Work to be completed:
Images are to be left out; everything else in the records gets copied exactly.

Available records:

* * * *

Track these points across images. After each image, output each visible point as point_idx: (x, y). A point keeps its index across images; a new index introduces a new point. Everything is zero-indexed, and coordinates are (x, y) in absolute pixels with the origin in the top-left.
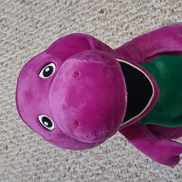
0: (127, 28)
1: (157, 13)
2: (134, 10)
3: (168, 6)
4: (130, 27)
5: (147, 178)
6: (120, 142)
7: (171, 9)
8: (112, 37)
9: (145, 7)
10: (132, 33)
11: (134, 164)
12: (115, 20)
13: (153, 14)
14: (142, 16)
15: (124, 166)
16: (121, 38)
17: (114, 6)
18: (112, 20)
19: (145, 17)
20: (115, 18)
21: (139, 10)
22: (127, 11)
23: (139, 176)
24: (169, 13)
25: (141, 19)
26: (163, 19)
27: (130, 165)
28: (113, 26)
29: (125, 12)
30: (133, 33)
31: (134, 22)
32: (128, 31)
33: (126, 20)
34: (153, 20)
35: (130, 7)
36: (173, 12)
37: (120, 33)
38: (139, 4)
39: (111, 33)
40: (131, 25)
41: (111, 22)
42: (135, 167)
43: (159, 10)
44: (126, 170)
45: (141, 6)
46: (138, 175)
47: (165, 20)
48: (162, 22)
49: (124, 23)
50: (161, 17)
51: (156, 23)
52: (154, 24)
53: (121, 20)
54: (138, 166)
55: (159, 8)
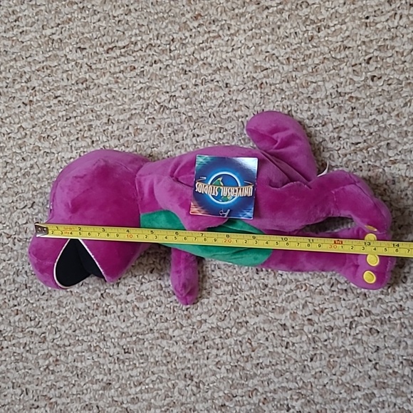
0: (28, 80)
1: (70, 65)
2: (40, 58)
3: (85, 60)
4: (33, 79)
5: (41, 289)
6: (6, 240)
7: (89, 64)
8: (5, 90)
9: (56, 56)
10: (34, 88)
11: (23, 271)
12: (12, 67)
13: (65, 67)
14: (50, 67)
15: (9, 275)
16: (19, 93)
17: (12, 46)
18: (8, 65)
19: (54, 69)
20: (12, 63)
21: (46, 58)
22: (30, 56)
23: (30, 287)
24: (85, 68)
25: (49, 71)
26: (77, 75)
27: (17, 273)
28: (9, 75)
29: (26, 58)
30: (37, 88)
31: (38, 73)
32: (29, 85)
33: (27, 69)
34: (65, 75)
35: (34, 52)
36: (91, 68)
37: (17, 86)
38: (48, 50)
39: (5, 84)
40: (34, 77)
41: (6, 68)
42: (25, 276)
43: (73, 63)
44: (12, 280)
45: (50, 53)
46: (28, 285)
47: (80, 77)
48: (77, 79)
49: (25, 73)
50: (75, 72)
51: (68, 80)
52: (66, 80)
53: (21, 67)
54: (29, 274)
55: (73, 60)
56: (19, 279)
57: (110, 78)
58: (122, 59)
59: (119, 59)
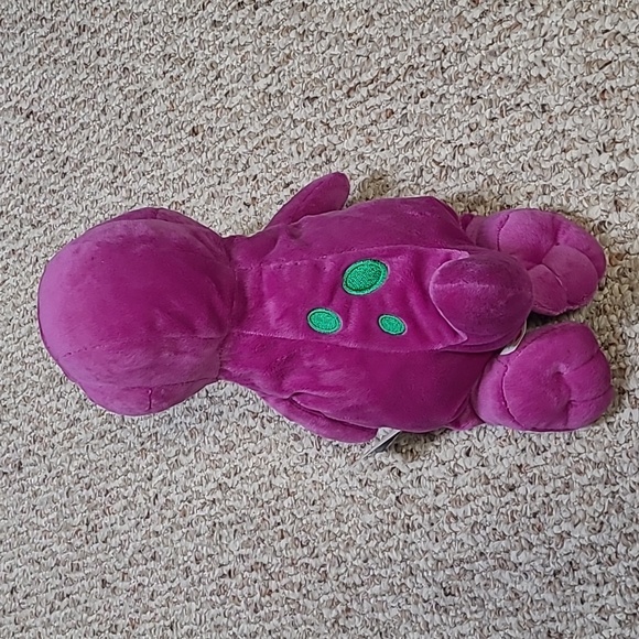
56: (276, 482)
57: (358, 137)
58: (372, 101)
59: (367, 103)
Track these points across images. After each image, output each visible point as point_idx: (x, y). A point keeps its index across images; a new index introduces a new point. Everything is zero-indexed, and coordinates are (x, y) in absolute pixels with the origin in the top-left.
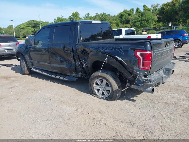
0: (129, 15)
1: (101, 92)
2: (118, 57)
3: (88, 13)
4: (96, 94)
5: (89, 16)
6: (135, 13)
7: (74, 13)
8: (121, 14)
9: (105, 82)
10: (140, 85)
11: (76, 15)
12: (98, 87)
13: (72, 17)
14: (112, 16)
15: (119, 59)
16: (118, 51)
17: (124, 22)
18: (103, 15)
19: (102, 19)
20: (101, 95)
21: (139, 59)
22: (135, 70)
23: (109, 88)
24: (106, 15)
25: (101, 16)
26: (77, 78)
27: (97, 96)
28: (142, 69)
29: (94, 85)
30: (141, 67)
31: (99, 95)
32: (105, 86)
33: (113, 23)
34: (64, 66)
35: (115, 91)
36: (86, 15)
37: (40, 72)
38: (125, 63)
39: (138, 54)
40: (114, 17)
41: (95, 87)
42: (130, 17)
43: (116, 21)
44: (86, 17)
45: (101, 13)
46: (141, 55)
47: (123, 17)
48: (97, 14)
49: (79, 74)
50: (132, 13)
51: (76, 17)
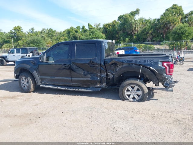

* * * *

Problem solution:
Track these points across images. After each image, output each visible point as point_idx: (x, y). A point keeps its index across images; a new index introduces a new point. Everything is zero-indexed, and coordinates are (x, y) in absolute pixels with the origin in the top-left.
0: (127, 28)
1: (157, 13)
2: (134, 10)
3: (168, 6)
4: (130, 27)
5: (147, 178)
6: (120, 142)
7: (171, 9)
8: (112, 37)
9: (145, 7)
10: (132, 33)
11: (134, 164)
12: (115, 20)
13: (153, 14)
14: (142, 16)
15: (124, 166)
16: (121, 38)
17: (114, 6)
18: (112, 20)
19: (145, 17)
20: (115, 18)
21: (139, 10)
22: (127, 11)
23: (139, 176)
24: (169, 13)
25: (141, 19)
26: (163, 19)
27: (130, 165)
28: (113, 26)
29: (125, 12)
30: (133, 33)
31: (134, 22)
32: (128, 31)
33: (126, 20)
34: (153, 20)
35: (130, 7)
36: (173, 12)
37: (120, 33)
38: (139, 4)
39: (111, 33)
40: (131, 25)
41: (111, 22)
42: (135, 167)
43: (159, 10)
44: (126, 170)
45: (141, 6)
46: (138, 175)
47: (165, 20)
48: (162, 22)
49: (124, 23)
50: (161, 17)
51: (156, 23)
52: (154, 24)
53: (121, 20)
54: (138, 166)
55: (159, 8)
0: (28, 80)
1: (70, 65)
2: (40, 58)
3: (85, 60)
4: (33, 79)
5: (41, 289)
6: (6, 240)
7: (89, 64)
8: (5, 90)
9: (56, 56)
10: (34, 88)
11: (23, 271)
12: (12, 67)
13: (65, 67)
14: (50, 67)
15: (9, 275)
16: (19, 93)
17: (12, 46)
18: (8, 65)
19: (54, 69)
20: (12, 63)
21: (46, 58)
22: (30, 56)
23: (30, 287)
24: (85, 68)
25: (49, 71)
26: (77, 75)
27: (17, 273)
28: (9, 75)
29: (26, 58)
30: (37, 88)
31: (38, 73)
32: (29, 85)
33: (27, 69)
34: (65, 75)
35: (34, 52)
36: (91, 68)
37: (17, 86)
38: (48, 50)
39: (5, 84)
40: (34, 77)
41: (6, 68)
42: (25, 276)
43: (73, 63)
44: (12, 280)
45: (50, 53)
46: (28, 285)
47: (80, 77)
48: (77, 79)
49: (25, 73)
50: (75, 72)
51: (68, 80)
52: (66, 80)
53: (21, 67)
54: (29, 274)
55: (73, 60)
56: (19, 279)
57: (110, 78)
58: (122, 59)
59: (119, 59)
56: (276, 482)
57: (358, 137)
58: (372, 101)
59: (367, 103)
Track these points across images. After each image, output each visible point as point_idx: (x, y). A point keeps its index across images; a new index introduces a new point. Everything is zero-indexed, and coordinates are (x, y) in absolute pixels with the origin in the top-left.
0: (129, 15)
1: (101, 92)
2: (118, 57)
3: (88, 13)
4: (96, 94)
5: (89, 16)
6: (135, 13)
7: (74, 13)
8: (121, 14)
9: (105, 82)
10: (140, 85)
11: (76, 15)
12: (98, 87)
13: (72, 17)
14: (112, 16)
15: (119, 59)
16: (118, 51)
17: (124, 22)
18: (103, 15)
19: (102, 19)
20: (101, 95)
21: (139, 59)
22: (135, 70)
23: (109, 88)
24: (106, 15)
25: (101, 16)
26: (77, 78)
27: (97, 96)
28: (142, 69)
29: (94, 85)
30: (141, 67)
31: (99, 95)
32: (105, 86)
33: (113, 23)
34: (64, 66)
35: (115, 91)
36: (86, 15)
37: (40, 72)
38: (125, 63)
39: (138, 54)
40: (114, 17)
41: (95, 87)
42: (130, 17)
43: (116, 21)
44: (86, 17)
45: (101, 13)
46: (141, 55)
47: (123, 17)
48: (97, 14)
49: (79, 74)
50: (132, 13)
51: (76, 17)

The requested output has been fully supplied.